Expand along the fourth column to obtain the determinant of matrix A, as shown below:
\(\begin{aligned}{c}\det \left( A \right) = \left| {\begin{aligned}{*{20}{c}}3&2&{ - 2}&0\\5&{ - 6}&{ - 1}&0\\{ - 6}&0&3&0\\4&7&0&{ - 2}\end{aligned}} \right|\\ = {\left( { - 1} \right)^{1 + 1}} \cdot \left( 0 \right)\left| {\begin{aligned}{*{20}{c}}5&{ - 6}&{ - 1}\\{ - 6}&0&3\\4&7&0\end{aligned}} \right| + {\left( { - 1} \right)^{1 + 2}} \cdot \left( 0 \right)\left| {\begin{aligned}{*{20}{c}}3&2&{ - 2}\\{ - 6}&0&3\\4&7&0\end{aligned}} \right|\\ + {\left( { - 1} \right)^{1 + 3}} \cdot \left( 0 \right)\left| {\begin{aligned}{*{20}{c}}3&2&{ - 2}\\5&{ - 6}&{ - 1}\\4&7&0\end{aligned}} \right| + {\left( { - 1} \right)^{1 + 4}} \cdot \left( { - 2} \right)\left| {\begin{aligned}{*{20}{c}}3&2&{ - 2}\\5&{ - 6}&{ - 1}\\{ - 6}&0&3\end{aligned}} \right|\\ = 0 + 0 + 0 - \left( { - 2} \right)\left| {\begin{aligned}{*{20}{c}}3&2&{ - 2}\\5&{ - 6}&{ - 1}\\{ - 6}&0&3\end{aligned}} \right|\\ = 2\left| {\begin{aligned}{*{20}{c}}3&2&{ - 2}\\5&{ - 6}&{ - 1}\\{ - 6}&0&3\end{aligned}} \right|\end{aligned}\)

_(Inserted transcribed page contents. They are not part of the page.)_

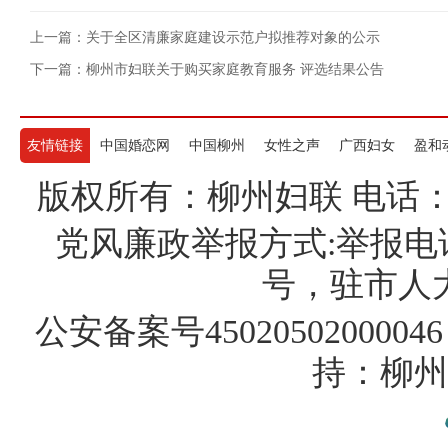
上一篇：关于全区清廉家庭建设示范户拟推荐对象的公示
下一篇：柳州市妇联关于购买家庭教育服务 评选结果公告
友情链接
中国婚恋网
中国柳州
女性之声
广西妇女
盈和
版权所有：柳州妇联 电话：07722
党风廉政举报方式:举报电话
号，驻市人大纪
公安备案号45020502000046
持：柳州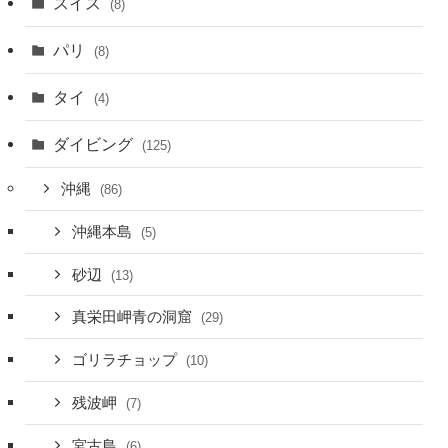
スイス
(8)
パリ
(8)
タイ
(4)
ダイビング
(125)
沖縄
(86)
沖縄本島
(5)
砂辺
(13)
真栄田岬青の洞窟
(29)
ゴリラチョップ
(10)
残波岬
(7)
宮古島
(6)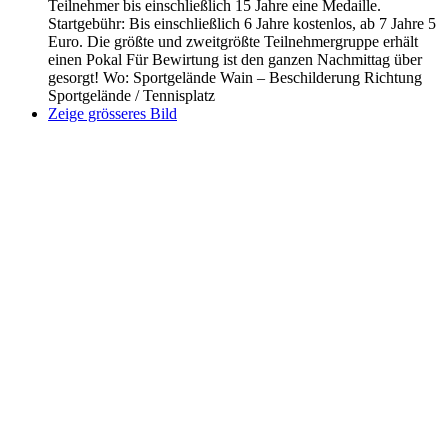
Teilnehmer bis einschließlich 15 Jahre eine Medaille.
Startgebühr: Bis einschließlich 6 Jahre kostenlos, ab 7 Jahre 5
Euro. Die größte und zweitgrößte Teilnehmergruppe erhält
einen Pokal Für Bewirtung ist den ganzen Nachmittag über
gesorgt! Wo: Sportgelände Wain – Beschilderung Richtung
Sportgelände / Tennisplatz
Zeige grösseres Bild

Compute the determinant\(\left| {\begin{aligned}{*{20}{c}}3&2&{ - 2}\\5&{ - 6}&{ - 1}\\{ - 6}&0&3\end{aligned}} \right|\).
\(\begin{aligned}{c}\left| {\begin{aligned}{*{20}{c}}3&2&{ - 2}\\5&{ - 6}&{ - 1}\\{ - 6}&0&3\end{aligned}} \right| = 3\left( { - 6\left( 3 \right) - 0\left( { - 1} \right)} \right) - 2\left( {5\left( 3 \right) - \left( { - 6} \right)\left( { - 1} \right)} \right) - 2\left( {5\left( 0 \right) + 6\left( { - 6} \right)} \right)\\ = - 54 - 18 + 72\\ = 0\end{aligned}\)

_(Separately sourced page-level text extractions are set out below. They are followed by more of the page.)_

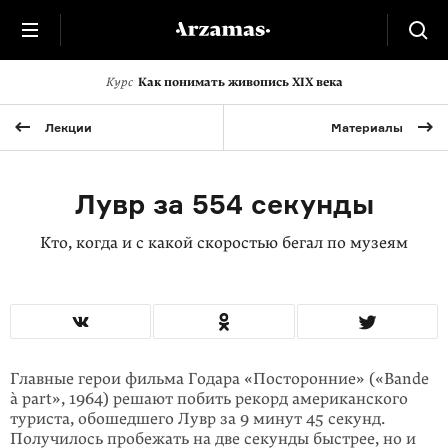
Курс
Как понимать живопись XIX века
Лекции
Материалы
Лувр за 554 секунды
Кто, когда и с какой скоростью бегал по музеям
Главные герои фильма Годара «Посторонние» («Bande
à part», 1964) решают побить рекорд американского
туриста, обошедшего Лувр за 9 минут 45 секунд.
Получилось пробежать на две секунды быстрее, но и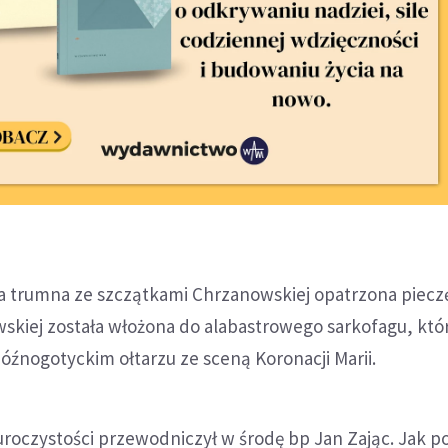
a trumna ze szczątkami Chrzanowskiej opatrzona piecz
wskiej została włożona do alabastrowego sarkofagu, któ
źnogotyckim ołtarzu ze sceną Koronacji Marii.
roczystości przewodniczył w środę bp Jan Zając. Jak po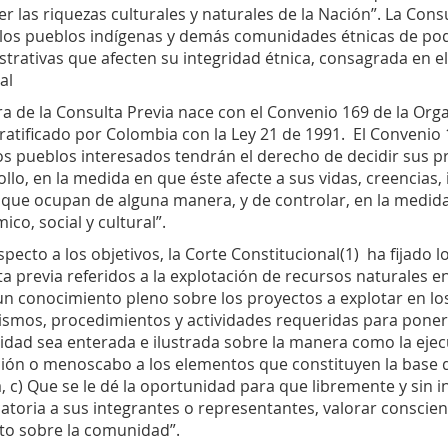
r las riquezas culturales y naturales de la Nación”. La Co
 los pueblos indígenas y demás comunidades étnicas de pode
trativas que afecten su integridad étnica, consagrada en el
al
ra de la Consulta Previa nace con el Convenio 169 de la Orga
ratificado por Colombia con la Ley 21 de 1991. El Convenio 1
os pueblos interesados tendrán el derecho de decidir sus pr
llo, en la medida en que éste afecte a sus vidas, creencias, i
 que ocupan de alguna manera, y de controlar, en la medida
co, social y cultural”.
pecto a los objetivos, la Corte Constitucional(1) ha fijado lo
a previa referidos a la explotación de recursos naturales e
un conocimiento pleno sobre los proyectos a explotar en los
smos, procedimientos y actividades requeridas para ponerl
dad sea enterada e ilustrada sobre la manera como la ejec
ión o menoscabo a los elementos que constituyen la base de
a, c) Que se le dé la oportunidad para que libremente y sin 
atoria a sus integrantes o representantes, valorar conscien
to sobre la comunidad”.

Obtain the determinant of matrix A.
\(\begin{aligned}{c}\det \left( A \right) = 2\left( 0 \right)\\ = 0\end{aligned}\)
Since\(\det \left( A \right) = 0\), the vectors are linearly independent.
Thus, the set of vectors is linearly independent.